Qiu Xinyi, Luo Chaokun, Zhang Qingruo, Chung Ka Yi, Chen Weirong, Chen Hui
State Key Laboratory of Ophthalmology, Zhongshan Ophthalmic Center, Sun Yat-Sen University, Guangdong Provincial Key Laboratory of Ophthalmology and Visual Science, Guangdong Provincial Clinical Research Center for Ocular Diseases, Guangzhou, China.
Transl Vis Sci Technol. 2025 Aug 1;14(8):19. doi: 10.1167/tvst.14.8.19.
The purpose of this study was to assess large language models (LLMs) for enhancing the readability of online patient education materials (PEMs) on pediatric cataracts through multilingual adaptation, content retrieval, and prompt engineering.
This study included 103 PEMs presented in different languages and retrieved from diverse resources. Three LLMs (ChatGPT-4o, Gemini 2.0, and DeepSeek-R1) were used for content improvement. Readability was assessed for both the original and converted PEMs with multiple formulas. Different prompt engineering strategies for LLMs were also tested in this study.

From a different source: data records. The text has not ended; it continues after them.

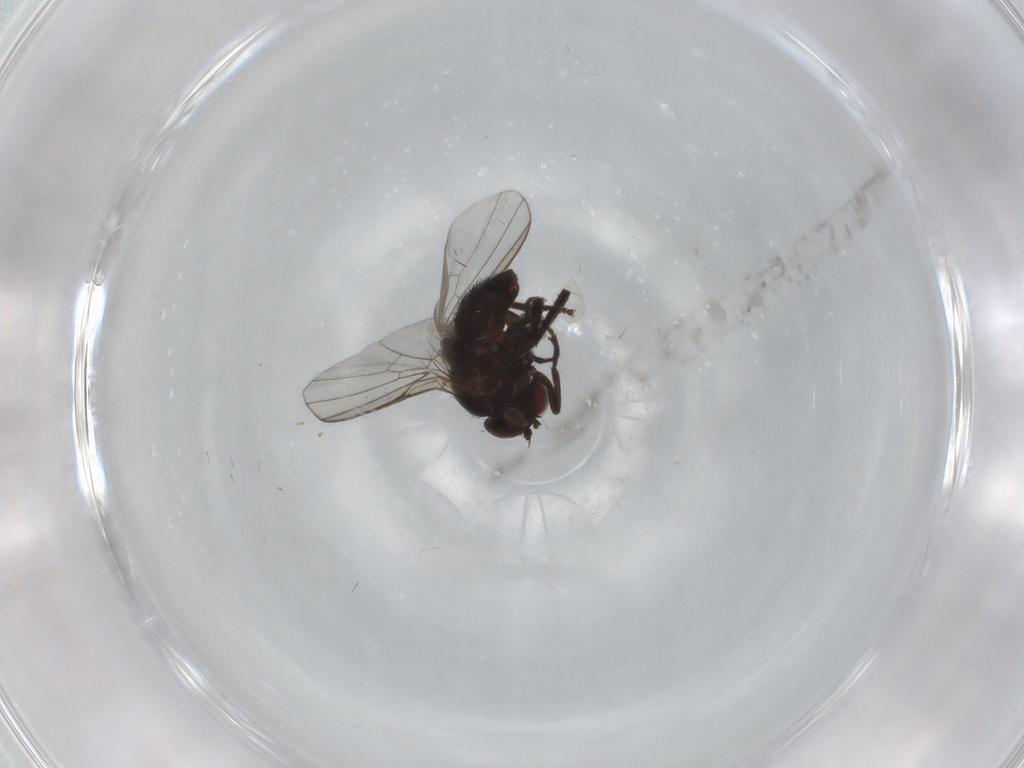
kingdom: Animalia
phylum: Arthropoda
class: Insecta
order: Diptera
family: Agromyzidae
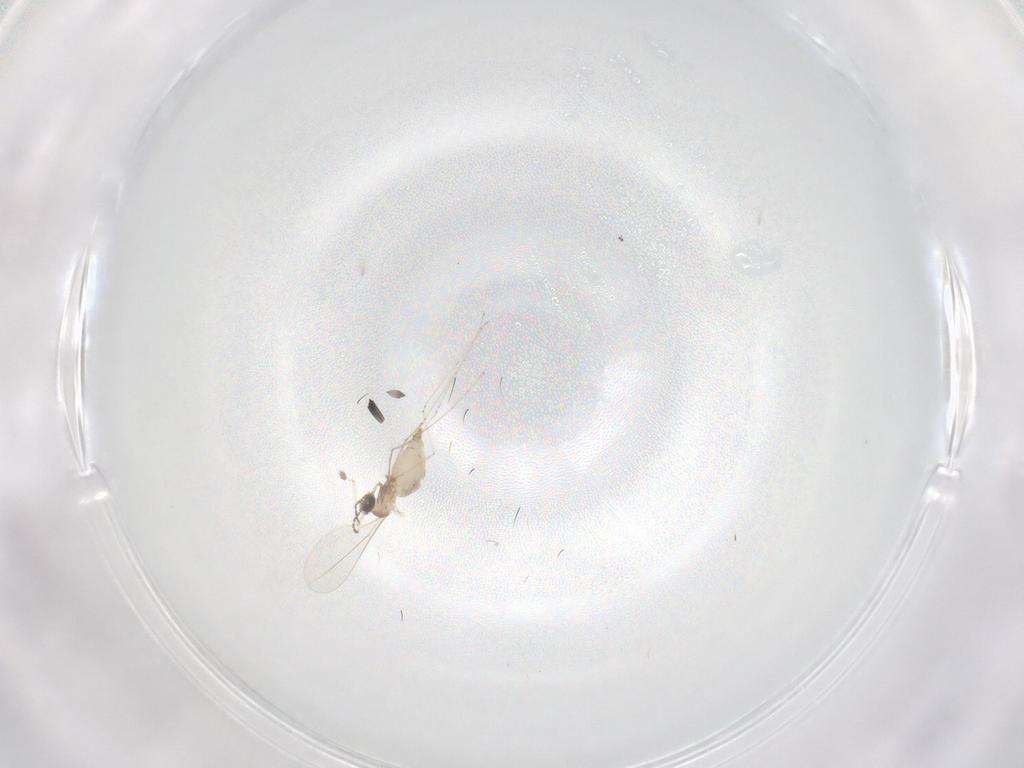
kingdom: Animalia
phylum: Arthropoda
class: Insecta
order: Diptera
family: Cecidomyiidae
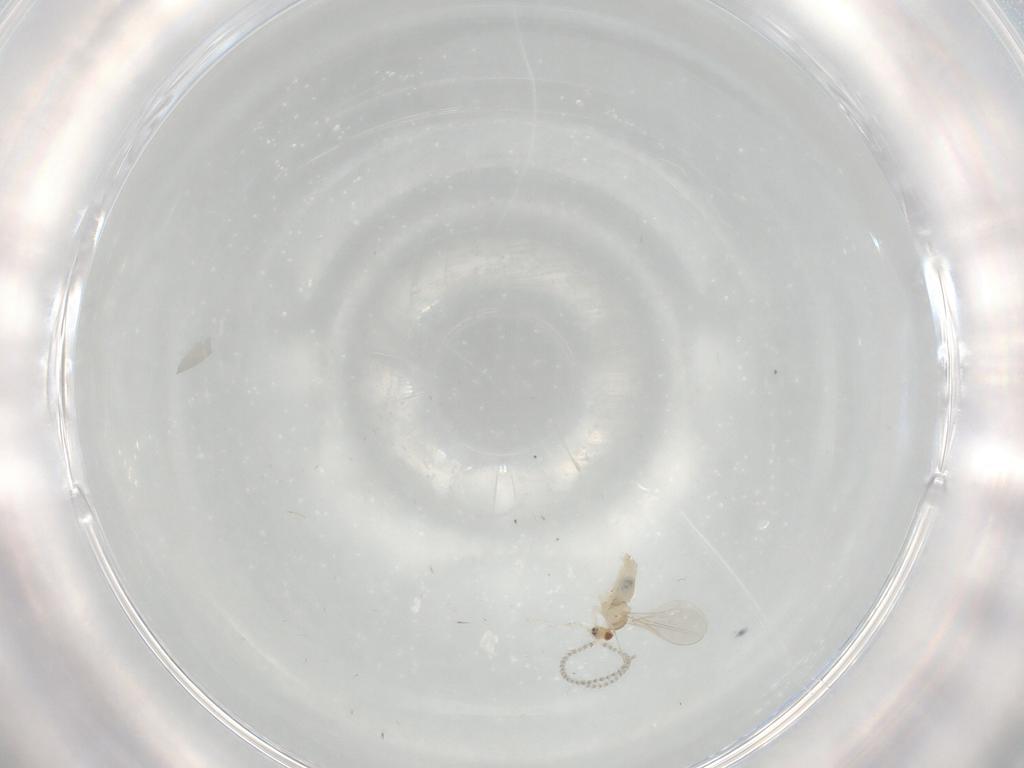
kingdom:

The PEMs directly generated by LLMs exceeded a 10th grade reading level. Compared to a traditional Google search, LLMs' web browsing feature provided online PEMs with better characteristics and a higher reading level. Original PEMs from Google showed significantly improved readability after LLM conversion, with DeepSeek-R1 achieving the greatest reduction in reading level from 10.59 ± 2.20 to 7.01 ± 0.91 (P < 0.001). Prompt engineering also showed statistically significant results in their effects on LLM conversion, and Zero-shot-Cot (APE) successfully achieving target readability below the sixth grade reading level. Besides, the LLMs' simplified Chinese conversion, as well as the LLMs conversion of other original Chinese PEMs, both showed that they meet the recommended standards for reading levels in multiple dimensions.
LLMs can significantly enhance the readability of multilingual online PEMs on pediatric cataract. Combining it with web browsing and prompt engineering can further optimize outcomes and advance patient education.
This study links LLMs with patient education and demonstrates their potential to significantly improve the readability of online PEMs.
本研究旨在评估大语言模型(LLMs)通过多语言适配、内容检索和提示工程来提高儿科白内障在线患者教育材料(PEMs)的可读性。
本研究纳入了103份以不同语言呈现并从多种资源中检索到的PEMs。使用了三个大语言模型(ChatGPT-4o、Gemini 2.0和DeepSeek-R1)进行内容改进。使用多种公式对原始和转换后的PEMs的可读性进行了评估。本研究还测试了针对大语言模型的不同提示工程策略。
大语言模型直接生成的PEMs超过了十年级的阅读水平。与传统的谷歌搜索相比,大语言模型的网页浏览功能为在线PEMs提供了更好的特性和更高的阅读水平。谷歌搜索的原始PEMs在经过大语言模型转换后,可读性有显著提高,DeepSeek-R1实现了阅读水平的最大降幅,从10.59±2.20降至7.01±0.91(P<0.001)。提示工程在其对大语言模型转换的影响方面也显示出具有统计学意义的结果,零样本思维链(APE)成功实现了低于六年级阅读水平的目标可读性。此外,大语言模型的简体中文转换以及其他原始中文PEMs的大语言模型转换,均表明它们在多个维度上符合阅读水平的推荐标准。
大语言模型可以显著提高儿科白内障多语言在线PEMs的可读性。将其与网页浏览和提示工程相结合可以进一步优化结果并推进患者教育。
本研究将大语言模型与患者教育联系起来,并证明了它们在显著提高在线PEMs可读性方面的潜力。